[Opening Extracted records section]
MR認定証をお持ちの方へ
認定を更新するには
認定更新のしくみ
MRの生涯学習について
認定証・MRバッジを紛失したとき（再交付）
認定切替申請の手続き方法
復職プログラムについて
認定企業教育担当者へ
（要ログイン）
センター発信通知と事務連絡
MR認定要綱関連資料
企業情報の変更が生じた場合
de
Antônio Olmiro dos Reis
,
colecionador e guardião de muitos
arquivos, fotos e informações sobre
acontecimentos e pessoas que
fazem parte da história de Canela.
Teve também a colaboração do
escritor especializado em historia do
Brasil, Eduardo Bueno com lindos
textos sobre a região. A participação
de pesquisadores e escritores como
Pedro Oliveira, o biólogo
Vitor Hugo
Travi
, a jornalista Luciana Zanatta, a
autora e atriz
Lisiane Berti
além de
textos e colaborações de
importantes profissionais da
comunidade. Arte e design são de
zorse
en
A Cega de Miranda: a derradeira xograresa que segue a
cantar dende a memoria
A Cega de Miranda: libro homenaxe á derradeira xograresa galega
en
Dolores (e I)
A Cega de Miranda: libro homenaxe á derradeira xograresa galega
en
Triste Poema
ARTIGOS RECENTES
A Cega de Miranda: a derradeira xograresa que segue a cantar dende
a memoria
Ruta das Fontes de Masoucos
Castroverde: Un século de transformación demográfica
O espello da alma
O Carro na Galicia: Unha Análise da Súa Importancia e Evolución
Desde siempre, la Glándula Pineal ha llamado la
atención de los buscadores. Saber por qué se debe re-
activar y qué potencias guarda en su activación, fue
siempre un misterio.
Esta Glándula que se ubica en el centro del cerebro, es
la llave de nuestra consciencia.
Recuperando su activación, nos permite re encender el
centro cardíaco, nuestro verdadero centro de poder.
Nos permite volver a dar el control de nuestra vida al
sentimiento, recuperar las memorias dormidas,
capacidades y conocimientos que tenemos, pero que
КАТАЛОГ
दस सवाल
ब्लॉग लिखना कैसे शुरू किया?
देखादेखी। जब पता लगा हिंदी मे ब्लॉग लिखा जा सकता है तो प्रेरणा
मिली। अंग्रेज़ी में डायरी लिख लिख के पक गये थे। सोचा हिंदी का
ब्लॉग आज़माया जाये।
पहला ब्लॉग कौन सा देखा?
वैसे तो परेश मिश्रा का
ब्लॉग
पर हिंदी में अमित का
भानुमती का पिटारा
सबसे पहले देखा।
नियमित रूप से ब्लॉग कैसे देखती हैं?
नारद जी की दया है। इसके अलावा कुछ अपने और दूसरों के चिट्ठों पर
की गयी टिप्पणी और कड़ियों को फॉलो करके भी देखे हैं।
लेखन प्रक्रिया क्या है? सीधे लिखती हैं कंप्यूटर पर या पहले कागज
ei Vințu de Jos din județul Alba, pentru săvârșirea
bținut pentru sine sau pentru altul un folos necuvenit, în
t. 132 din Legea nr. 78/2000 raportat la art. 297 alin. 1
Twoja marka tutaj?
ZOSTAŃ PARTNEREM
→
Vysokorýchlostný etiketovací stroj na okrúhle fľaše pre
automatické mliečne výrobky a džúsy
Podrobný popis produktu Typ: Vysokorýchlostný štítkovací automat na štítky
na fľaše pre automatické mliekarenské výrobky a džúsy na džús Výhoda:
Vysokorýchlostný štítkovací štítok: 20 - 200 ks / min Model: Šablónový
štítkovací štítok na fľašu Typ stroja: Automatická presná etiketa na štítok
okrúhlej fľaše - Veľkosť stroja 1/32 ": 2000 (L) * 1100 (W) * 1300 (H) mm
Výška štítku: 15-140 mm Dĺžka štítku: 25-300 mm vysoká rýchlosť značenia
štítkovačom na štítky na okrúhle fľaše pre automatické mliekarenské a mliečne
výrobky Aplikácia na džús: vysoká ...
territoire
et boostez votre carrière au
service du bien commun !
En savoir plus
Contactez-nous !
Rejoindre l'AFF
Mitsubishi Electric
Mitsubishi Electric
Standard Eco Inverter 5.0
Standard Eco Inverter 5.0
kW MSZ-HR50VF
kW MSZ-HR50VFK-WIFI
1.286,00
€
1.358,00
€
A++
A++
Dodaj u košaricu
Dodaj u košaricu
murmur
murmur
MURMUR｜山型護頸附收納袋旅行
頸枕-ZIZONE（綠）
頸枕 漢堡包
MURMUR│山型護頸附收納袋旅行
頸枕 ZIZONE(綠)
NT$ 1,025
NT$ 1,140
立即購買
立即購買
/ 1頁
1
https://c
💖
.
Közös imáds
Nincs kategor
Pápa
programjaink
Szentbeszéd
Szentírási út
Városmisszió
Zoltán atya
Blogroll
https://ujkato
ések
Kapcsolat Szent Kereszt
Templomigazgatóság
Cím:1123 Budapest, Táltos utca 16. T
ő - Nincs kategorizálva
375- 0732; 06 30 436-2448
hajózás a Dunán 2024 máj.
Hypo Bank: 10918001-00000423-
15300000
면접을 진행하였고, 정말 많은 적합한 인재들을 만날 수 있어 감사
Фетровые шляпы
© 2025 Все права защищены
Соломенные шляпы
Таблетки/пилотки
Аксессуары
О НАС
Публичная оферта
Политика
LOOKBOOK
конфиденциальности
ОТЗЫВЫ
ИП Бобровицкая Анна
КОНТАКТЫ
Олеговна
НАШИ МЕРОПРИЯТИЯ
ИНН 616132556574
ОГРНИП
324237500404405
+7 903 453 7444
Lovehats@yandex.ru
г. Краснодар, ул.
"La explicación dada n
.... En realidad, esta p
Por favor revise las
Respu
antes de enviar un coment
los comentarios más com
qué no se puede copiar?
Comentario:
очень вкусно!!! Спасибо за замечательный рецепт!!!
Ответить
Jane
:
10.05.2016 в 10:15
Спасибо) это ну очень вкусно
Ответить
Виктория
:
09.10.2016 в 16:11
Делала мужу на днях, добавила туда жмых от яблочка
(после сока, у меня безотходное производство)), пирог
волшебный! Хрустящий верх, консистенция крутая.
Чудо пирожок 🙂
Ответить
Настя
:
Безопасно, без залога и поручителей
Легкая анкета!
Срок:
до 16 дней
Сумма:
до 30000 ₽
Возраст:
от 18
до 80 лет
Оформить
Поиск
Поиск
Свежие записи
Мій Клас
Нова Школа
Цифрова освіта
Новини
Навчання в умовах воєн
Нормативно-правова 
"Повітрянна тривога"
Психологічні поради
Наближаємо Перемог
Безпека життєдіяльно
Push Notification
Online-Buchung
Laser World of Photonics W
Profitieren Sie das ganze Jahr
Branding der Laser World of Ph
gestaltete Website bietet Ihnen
[Closing Extracted records section]
> _Action item_
Retype all of the material above line for line, with no changes.

> _Exercise answer_
MR認定証をお持ちの方へ
認定を更新するには
認定更新のしくみ
MRの生涯学習について
認定証・MRバッジを紛失したとき（再交付）
認定切替申請の手続き方法
復職プログラムについて
認定企業教育担当者へ
（要ログイン）
センター発信通知と事務連絡
MR認定要綱関連資料
企業情報の変更が生じた場合
de
Antônio Olmiro dos Reis
,
colecionador e guardião de muitos
arquivos, fotos e informações sobre
acontecimentos e pessoas que
fazem parte da história de Canela.
Teve também a colaboração do
escritor especializado em historia do
Brasil, Eduardo Bueno com lindos
textos sobre a região. A participação
de pesquisadores e escritores como
Pedro Oliveira, o biólogo
Vitor Hugo
Travi
, a jornalista Luciana Zanatta, a
autora e atriz
Lisiane Berti
além de
textos e colaborações de
importantes profissionais da
comunidade. Arte e design são de
zorse
en
A Cega de Miranda: a derradeira xograresa que segue a
cantar dende a memoria
A Cega de Miranda: libro homenaxe á derradeira xograresa galega
en
Dolores (e I)
A Cega de Miranda: libro homenaxe á derradeira xograresa galega
en
Triste Poema
ARTIGOS RECENTES
A Cega de Miranda: a derradeira xograresa que segue a cantar dende
a memoria
Ruta das Fontes de Masoucos
Castroverde: Un século de transformación demográfica
O espello da alma
O Carro na Galicia: Unha Análise da Súa Importancia e Evolución
Desde siempre, la Glándula Pineal ha llamado la
atención de los buscadores. Saber por qué se debe re-
activar y qué potencias guarda en su activación, fue
siempre un misterio.
Esta Glándula que se ubica en el centro del cerebro, es
la llave de nuestra consciencia.
Recuperando su activación, nos permite re encender el
centro cardíaco, nuestro verdadero centro de poder.
Nos permite volver a dar el control de nuestra vida al
sentimiento, recuperar las memorias dormidas,
capacidades y conocimientos que tenemos, pero que
КАТАЛОГ
दस सवाल
ब्लॉग लिखना कैसे शुरू किया?
देखादेखी। जब पता लगा हिंदी मे ब्लॉग लिखा जा सकता है तो प्रेरणा
मिली। अंग्रेज़ी में डायरी लिख लिख के पक गये थे। सोचा हिंदी का
ब्लॉग आज़माया जाये।
पहला ब्लॉग कौन सा देखा?
वैसे तो परेश मिश्रा का
ब्लॉग
पर हिंदी में अमित का
भानुमती का पिटारा
सबसे पहले देखा।
नियमित रूप से ब्लॉग कैसे देखती हैं?
नारद जी की दया है। इसके अलावा कुछ अपने और दूसरों के चिट्ठों पर
की गयी टिप्पणी और कड़ियों को फॉलो करके भी देखे हैं।
लेखन प्रक्रिया क्या है? सीधे लिखती हैं कंप्यूटर पर या पहले कागज
ei Vințu de Jos din județul Alba, pentru săvârșirea
bținut pentru sine sau pentru altul un folos necuvenit, în
t. 132 din Legea nr. 78/2000 raportat la art. 297 alin. 1
Twoja marka tutaj?
ZOSTAŃ PARTNEREM
→
Vysokorýchlostný etiketovací stroj na okrúhle fľaše pre
automatické mliečne výrobky a džúsy
Podrobný popis produktu Typ: Vysokorýchlostný štítkovací automat na štítky
na fľaše pre automatické mliekarenské výrobky a džúsy na džús Výhoda:
Vysokorýchlostný štítkovací štítok: 20 - 200 ks / min Model: Šablónový
štítkovací štítok na fľašu Typ stroja: Automatická presná etiketa na štítok
okrúhlej fľaše - Veľkosť stroja 1/32 ": 2000 (L) * 1100 (W) * 1300 (H) mm
Výška štítku: 15-140 mm Dĺžka štítku: 25-300 mm vysoká rýchlosť značenia
štítkovačom na štítky na okrúhle fľaše pre automatické mliekarenské a mliečne
výrobky Aplikácia na džús: vysoká ...
territoire
et boostez votre carrière au
service du bien commun !
En savoir plus
Contactez-nous !
Rejoindre l'AFF
Mitsubishi Electric
Mitsubishi Electric
Standard Eco Inverter 5.0
Standard Eco Inverter 5.0
kW MSZ-HR50VF
kW MSZ-HR50VFK-WIFI
1.286,00
€
1.358,00
€
A++
A++
Dodaj u košaricu
Dodaj u košaricu
murmur
murmur
MURMUR｜山型護頸附收納袋旅行
頸枕-ZIZONE（綠）
頸枕 漢堡包
MURMUR│山型護頸附收納袋旅行
頸枕 ZIZONE(綠)
NT$ 1,025
NT$ 1,140
立即購買
立即購買
/ 1頁
1
https://c
💖
.
Közös imáds
Nincs kategor
Pápa
programjaink
Szentbeszéd
Szentírási út
Városmisszió
Zoltán atya
Blogroll
https://ujkato
ések
Kapcsolat Szent Kereszt
Templomigazgatóság
Cím:1123 Budapest, Táltos utca 16. T
ő - Nincs kategorizálva
375- 0732; 06 30 436-2448
hajózás a Dunán 2024 máj.
Hypo Bank: 10918001-00000423-
15300000
면접을 진행하였고, 정말 많은 적합한 인재들을 만날 수 있어 감사
Фетровые шляпы
© 2025 Все права защищены
Соломенные шляпы
Таблетки/пилотки
Аксессуары
О НАС
Публичная оферта
Политика
LOOKBOOK
конфиденциальности
ОТЗЫВЫ
ИП Бобровицкая Анна
КОНТАКТЫ
Олеговна
НАШИ МЕРОПРИЯТИЯ
ИНН 616132556574
ОГРНИП
324237500404405
+7 903 453 7444
Lovehats@yandex.ru
г. Краснодар, ул.
"La explicación dada n
.... En realidad, esta p
Por favor revise las
Respu
antes de enviar un coment
los comentarios más com
qué no se puede copiar?
Comentario:
очень вкусно!!! Спасибо за замечательный рецепт!!!
Ответить
Jane
:
10.05.2016 в 10:15
Спасибо) это ну очень вкусно
Ответить
Виктория
:
09.10.2016 в 16:11
Делала мужу на днях, добавила туда жмых от яблочка
(после сока, у меня безотходное производство)), пирог
волшебный! Хрустящий верх, консистенция крутая.
Чудо пирожок 🙂
Ответить
Настя
:
Безопасно, без залога и поручителей
Легкая анкета!
Срок:
до 16 дней
Сумма:
до 30000 ₽
Возраст:
от 18
до 80 лет
Оформить
Поиск
Поиск
Свежие записи
Мій Клас
Нова Школа
Цифрова освіта
Новини
Навчання в умовах воєн
Нормативно-правова 
"Повітрянна тривога"
Психологічні поради
Наближаємо Перемог
Безпека життєдіяльно
Push Notification
Online-Buchung
Laser World of Photonics W
Profitieren Sie das ganze Jahr
Branding der Laser World of Ph
gestaltete Website bietet Ihnen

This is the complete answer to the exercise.